Opening remarks by Naomi Cass

I returned this week from a visit to Sydney, which is currently in the grip of strange stories being spun by artists from around the globe, exhibiting in the Sydney Biennale, entitled (The world may be) fantastic. Here, artists are given the platform to invent, speculate or model fictions about the world, to create little universes – with varying degrees of interest, imagination and efficacy. These worlds were amusing, escapist, eccentric, and invited us to see around the corner upon reality. While these worlds are seemingly disconnected with the political realities of the day—and there are a number of big issues facing Australia at present from which many of us would gratefully imagine another outcome, another reality—imagined other worlds are important. Imagining another place, any kind of place, good or bad, moral or immoral is familiar to all of us at any age, and can be a useful way to understand the place in which we actually find ourselves. I remember my mother quoting some expert saying ‘play is the child’s work’. Other places, imagined places are importantly linked with this place.

On the advice of my colleagues I took leave of fantastic, to visit the Sydney Jewish Museum, which unlike our marvelous Jewish museum in Melbourne, is also a holocaust museum. With respect, skill and drama, the Sydney museum presented a world, which, as Ede Horton’s Master’s thesis reminded me, is in the memory of a decreasing number of holocaust survivors. Following my long visit there, I engaged two bright young Sunday staff in a discussion about their museum, and particularly the use of contemporary art within the Jewish Museum context: art that addresses issues. “If only you were here last week”, they exclaimed, “we had a very successful exhibition of contemporary art on this floor. The exhibition tackled difficult issues, beautifully executed in glass”, they continued, “it spoke to a broad range of people, so sorry you missed it”. The exhibition was of course, Ede Horton’s Memory Works, which we are launching this evening.

Having seen Ede’s exhibition for the first time in the flesh this afternoon, I can imagine what an interesting role this work would have played on the floor below the world of the holocaust represented through testament, photography, maps and statistics and a few items of material culture.
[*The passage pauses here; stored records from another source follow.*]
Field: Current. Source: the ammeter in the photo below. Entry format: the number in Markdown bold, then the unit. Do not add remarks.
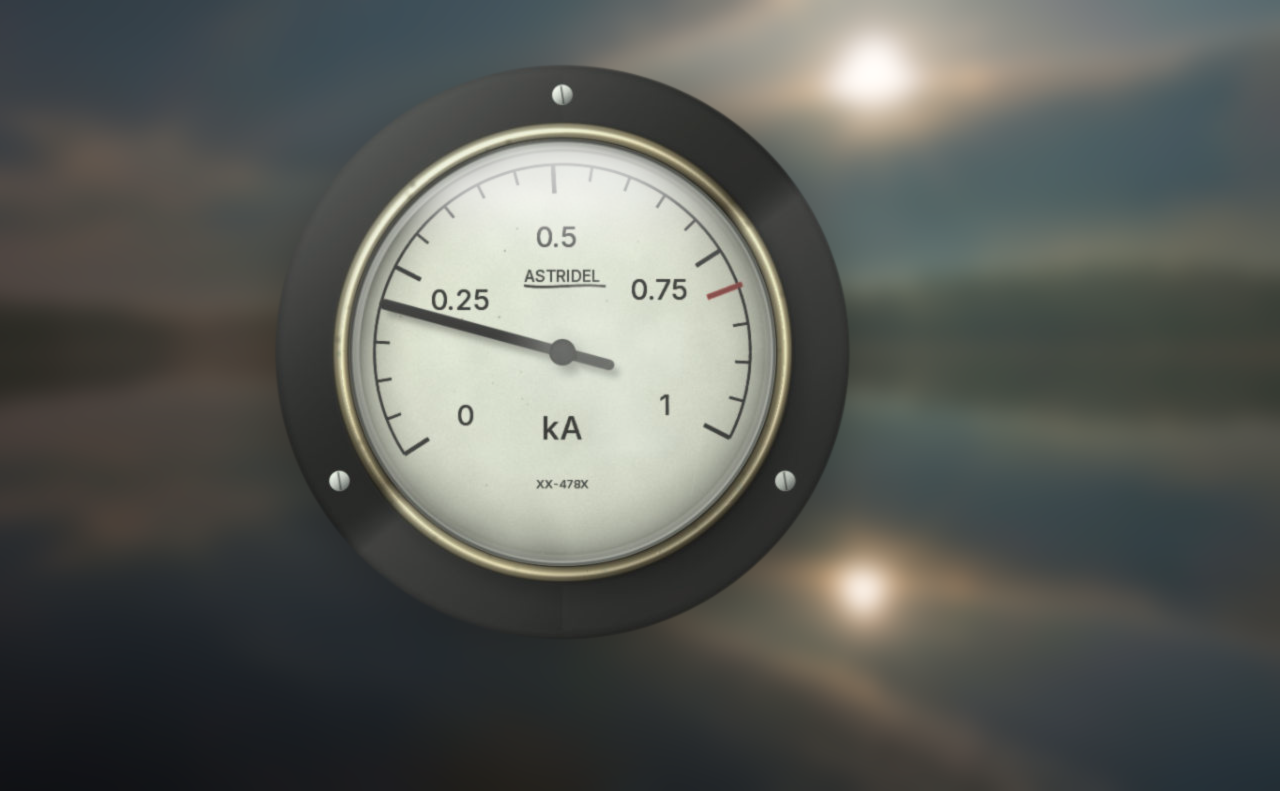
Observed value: **0.2** kA
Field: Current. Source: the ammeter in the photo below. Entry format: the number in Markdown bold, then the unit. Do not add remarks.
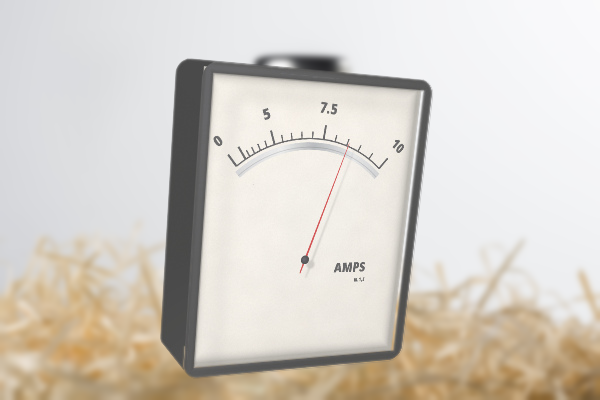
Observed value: **8.5** A
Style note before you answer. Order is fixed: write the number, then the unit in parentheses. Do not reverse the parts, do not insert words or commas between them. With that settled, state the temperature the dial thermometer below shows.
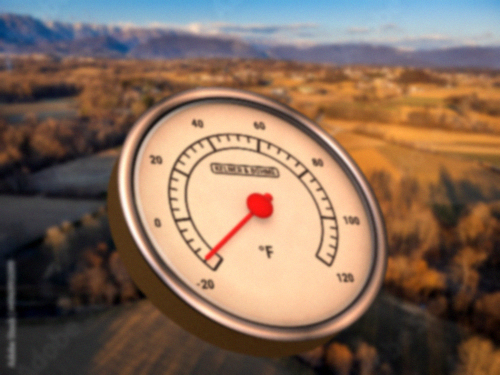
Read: -16 (°F)
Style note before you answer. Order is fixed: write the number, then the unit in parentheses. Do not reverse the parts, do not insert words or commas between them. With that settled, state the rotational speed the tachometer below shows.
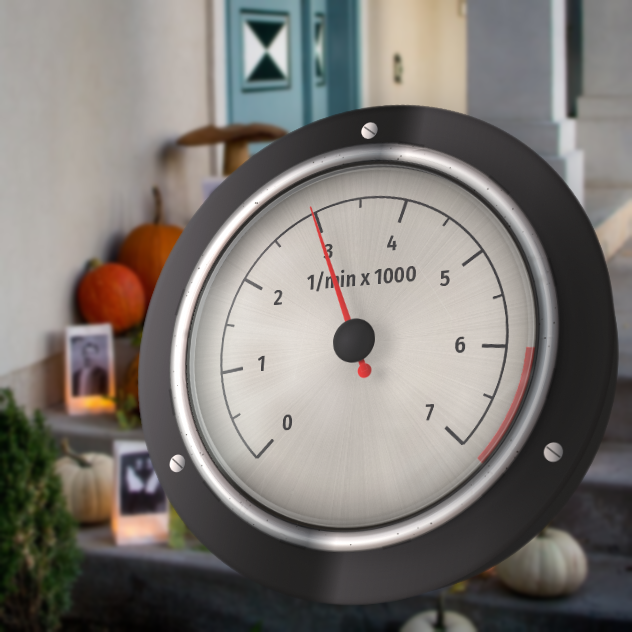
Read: 3000 (rpm)
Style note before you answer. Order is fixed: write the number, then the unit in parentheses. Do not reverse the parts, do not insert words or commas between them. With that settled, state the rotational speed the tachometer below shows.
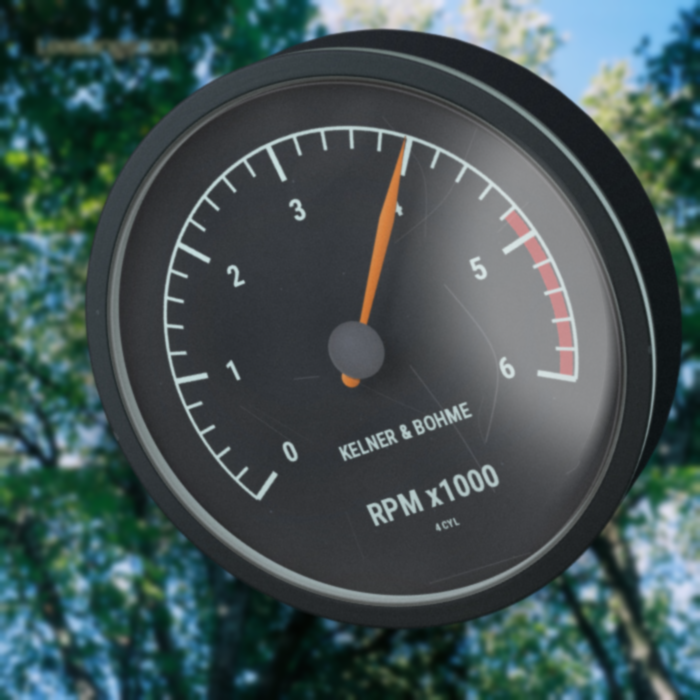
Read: 4000 (rpm)
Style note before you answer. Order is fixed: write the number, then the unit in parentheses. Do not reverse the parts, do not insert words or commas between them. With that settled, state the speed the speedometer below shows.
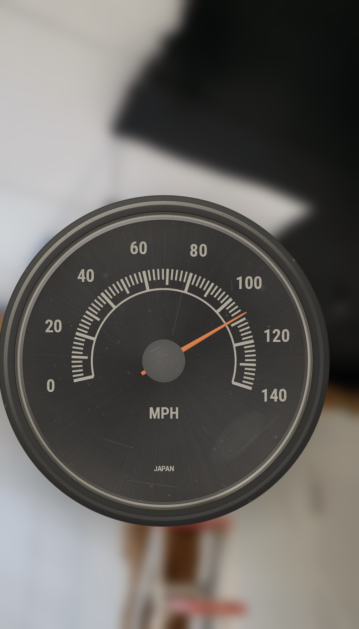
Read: 108 (mph)
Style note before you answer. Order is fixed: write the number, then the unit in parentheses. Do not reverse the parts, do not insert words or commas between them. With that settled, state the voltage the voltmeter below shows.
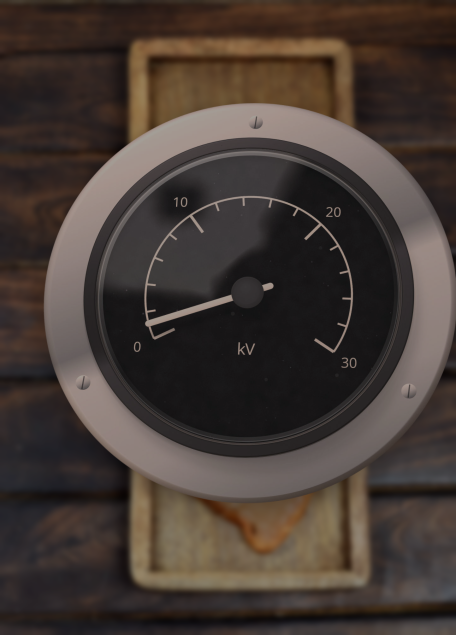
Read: 1 (kV)
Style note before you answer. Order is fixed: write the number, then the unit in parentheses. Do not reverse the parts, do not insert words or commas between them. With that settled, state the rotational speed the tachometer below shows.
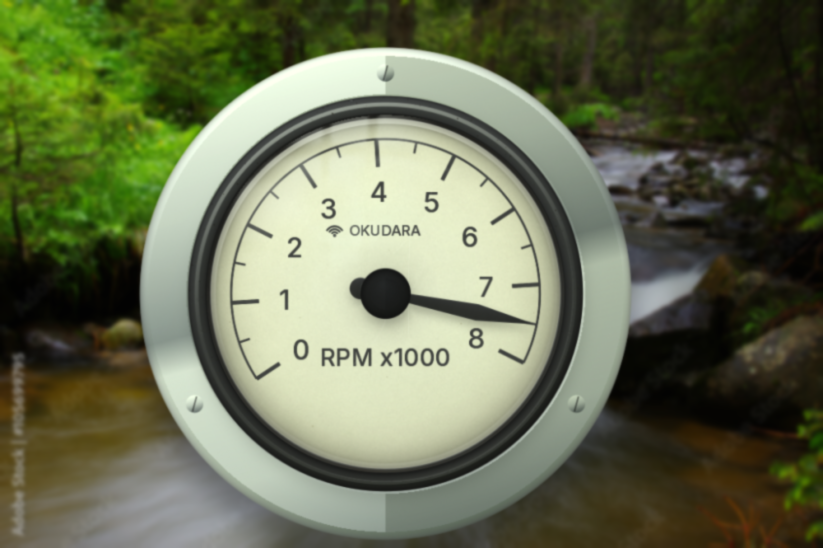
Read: 7500 (rpm)
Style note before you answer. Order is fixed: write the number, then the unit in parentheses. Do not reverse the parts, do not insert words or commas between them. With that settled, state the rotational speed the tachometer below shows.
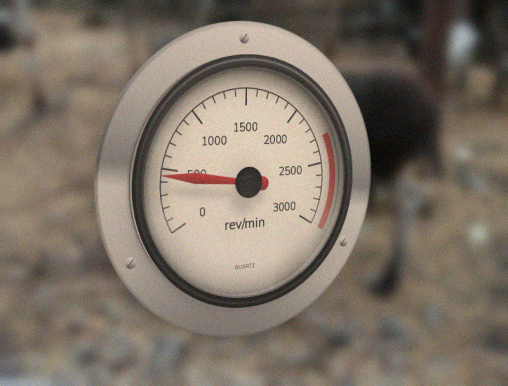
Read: 450 (rpm)
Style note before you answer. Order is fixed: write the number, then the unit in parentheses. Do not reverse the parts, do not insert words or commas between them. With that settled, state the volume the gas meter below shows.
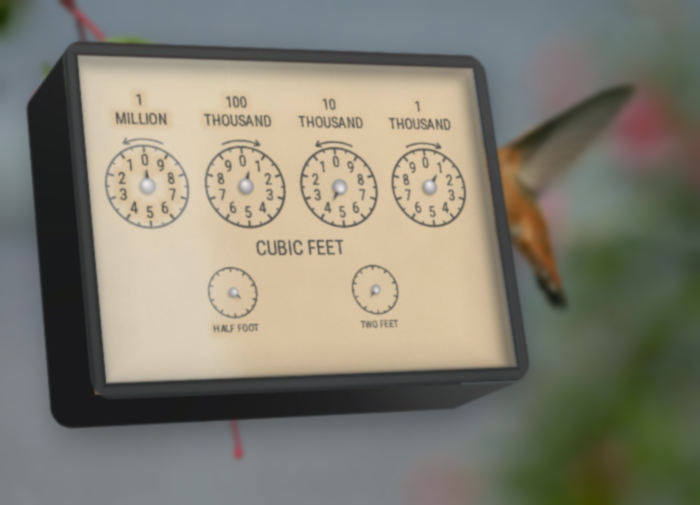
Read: 4100 (ft³)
Ede Horton is creating an imaginative space that isn’t documentary (although there are real things represented); it isn’t history (but the works have grown from her extensive enquiry into family history) and on the other hand, it isn’t pure fiction, as are the majority of the works in the Biennale.

The world Ede presents here in these two installations, presented under the title Memory Works in many respects is familiar and gentle, but as she writes, comes from a ‘darker place’. The subject of her Master’s thesis, these works represent a personal exploration of her family of origin and their wartime experiences and migration to Australia. Perched as she is, between parents, who were Holocaust survivors and her own sons, Ede has done the hard work of grappling with the meaning of her history her present and that of her sons. She has been, as she writes beautifully, listening between the generations.

What do we have here: we have re-occurring themes of the book, the ear and the dish. Ears, for listening, books for learning and the dish as a vessel of offering. On these vessels Ede represents both mundane everyday objects and those associated with Jewish ritual. In sets of three they represent the experience the technology the aspirations and memory of different generations.

Listening between the generations has been a risky business: children of Holocaust survivors frequently report that their parents, as Ede writes “made a pact to spare the children the loss and grief that at times overwhelmed them”. And speaking as she does of her son’s generation, this also is a risky business, as all parents of teenage children would agree.

I do have one criticism of the exhibition however, directed to gallery and artist, and that is that we visitors can’t touch the works. Perhaps there could be a sample vessel for us to hold?

It is heartening to note that people remain in character, whatever their endeavor. That even under the burden of holocaust memories Ede presents here a delightful tangible world, one in which we can wonder at her extraordinary technique and skill and at the gentleness and honesty of her creative journey. And the tenacity of her commitment to craft being an opportunity to not only achieve technical excellence, but as a place for ideas and debate.

I began wondering, could Ede’s work have fitted into Richard Grayson’s Biennale: I think not. There is no claim for us to suspend our disbelief. Tales of Migration is a complicated imaginative place where the artist pulls into the present many different genres of ideas, from history, from memory, from ritual and play. I commend this world to you, and declare it open for all to engage with. Thank you.